A. 8 bit ( Nintendo, Sega Master System)
B. 16 bit ( Sega Genesis, Super Nintendo, Turbo Grafx, and cd add ons)
C. 32\64 bit ( Playstation, Sega Saturn, Nintendo 64, 3do)
D. 128 bit or Pre - current gen, (Dreamcast, Playstation 2, Xbox, Gamecube)
E. Current Gen ( Xbox 360, Wii, Playstation 3)
F. PC games.
 
Yeah Spore looks amazing. I heard a rumor that the game may be delayed until 2009. I am hoping this isn't true, but I wouldn't be all that surprised considering the massive scope of the game.
 
Sega genesis - mortal kombat
ps1 - resident evil 2
ps2 - GTA 3
xbox 360 - nothing particularly great has been released. My most fun I had playing the game was Saint's row

I haven't had a chance to play much PC games outside of playing them at friend's houses, based on that my favorite would be the half-life series.
 
I don't know why anyone would buy a 360, unless you just have money to throw away. It's pretty dumb to buy a new console at launch, or even within the first year. There aren't many games within the first year, and 3rd party developers are still learning to make good games for the hardware. It's better to wait a year, when prices have dropped and the library looks a bit better. You can also tell which consoles have the brightest future.
 
I don't know why anyone would buy a 360, unless you just have money to throw away. It's pretty dumb to buy a new console at launch, or even within the first year. There aren't many games within the first year, and 3rd party developers are still learning to make good games for the hardware. It's better to wait a year, when prices have dropped and the library looks a bit better.

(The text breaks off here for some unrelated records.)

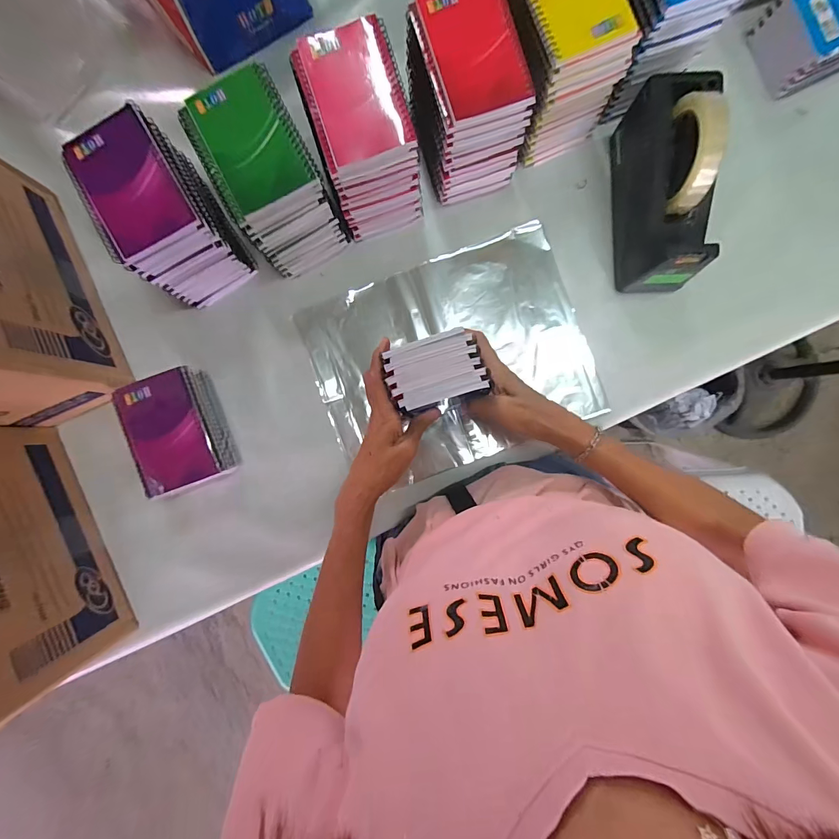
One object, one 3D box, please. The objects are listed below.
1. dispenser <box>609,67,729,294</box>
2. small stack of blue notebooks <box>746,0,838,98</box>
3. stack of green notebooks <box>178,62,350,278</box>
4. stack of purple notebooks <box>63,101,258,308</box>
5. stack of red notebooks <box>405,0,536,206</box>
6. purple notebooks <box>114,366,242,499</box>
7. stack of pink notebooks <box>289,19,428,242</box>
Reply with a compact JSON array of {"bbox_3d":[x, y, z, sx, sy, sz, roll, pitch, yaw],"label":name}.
[{"bbox_3d":[0.276,-0.257,0.434,0.080,0.122,0.206,-3,90,1],"label":"dispenser"},{"bbox_3d":[0.482,-0.462,0.453,0.137,0.055,0.107,-28,89,1],"label":"small stack of blue notebooks"},{"bbox_3d":[-0.159,-0.260,0.436,0.097,0.123,0.141,-29,90,1],"label":"stack of green notebooks"},{"bbox_3d":[-0.273,-0.226,0.436,0.102,0.127,0.140,-30,90,1],"label":"stack of purple notebooks"},{"bbox_3d":[0.050,-0.347,0.431,0.099,0.129,0.138,-21,90,1],"label":"stack of red notebooks"},{"bbox_3d":[-0.288,0.015,0.473,0.092,0.057,0.134,-18,90,1],"label":"purple notebooks"},{"bbox_3d":[-0.059,-0.305,0.435,0.099,0.130,0.136,-16,90,1],"label":"stack of pink notebooks"}]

You can also tell which consoles have the brightest future.

Well for gamers who don't have PC gaming rigs nor the desire to upgrade to one, the 360 makes financial sense if you want to play games like FEAR, Oblivion, Splinter Cell, Prey etc. Plus games like Dead Rising, Gears of War, Crackdown, Viva Pinata and Lost Planet all range from decent to exceptional.